* **Extract**:

_ _ _ _ _

Analyze: I will examine the data in the chart to look for trends, contributing factors, and implications of student performance over a series of assessments of the same learning standard.
- Trends: see the reflection below
Reflect: I will consider two or more of the following stems to reflect on the instructional practices I used and others I might benchmark and apply in the future. Then, I'll write a summary paragraph about my findings, contributing factors, and implications for improvement.
I noticed that I was unable to get to problem 45 as a result of it being a short period (about 65 minutes) because of a two hour late snow day. Nevertheless, I included this in the lesson because I think that in 90 minutes there would be enough time. However, 20 out of 23 students were proficient on the drill ( 3 out of 4 completely correct as in a 3 for a BCR) and classwork (3 out of 4 completely correct as in 3 for a BCR) without that problem, and 17 out of 23 students were proficient on the homework (4 out of 5 completely correct as in a 3 for BCR)without assigning problem 46.

_ _ _ _ _

* **Data section**:
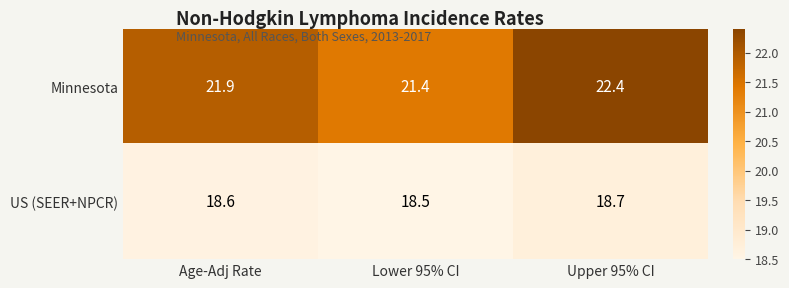

At which category is the sum across all series the highest?

Upper 95% CI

_ _ _ _ _

* **Tasks to perform**:
[A] According to the reflection, how many students were proficient on the homework?
[B] Output the passage of the reflection that begins at the words "- Trends: see" and stops after "assigning problem 46.", copied character for character.
The chart lines aren't needed for what comes next.

* **Task-by-task results**:
[A] 17 out of 23 students.

[B]
- Trends: see the reflection below
Reflect: I will consider two or more of the following stems to reflect on the instructional practices I used and others I might benchmark and apply in the future. Then, I'll write a summary paragraph about my findings, contributing factors, and implications for improvement.
I noticed that I was unable to get to problem 45 as a result of it being a short period (about 65 minutes) because of a two hour late snow day. Nevertheless, I included this in the lesson because I think that in 90 minutes there would be enough time. However, 20 out of 23 students were proficient on the drill ( 3 out of 4 completely correct as in a 3 for a BCR) and classwork (3 out of 4 completely correct as in 3 for a BCR) without that problem, and 17 out of 23 students were proficient on the homework (4 out of 5 completely correct as in a 3 for BCR)without assigning problem 46.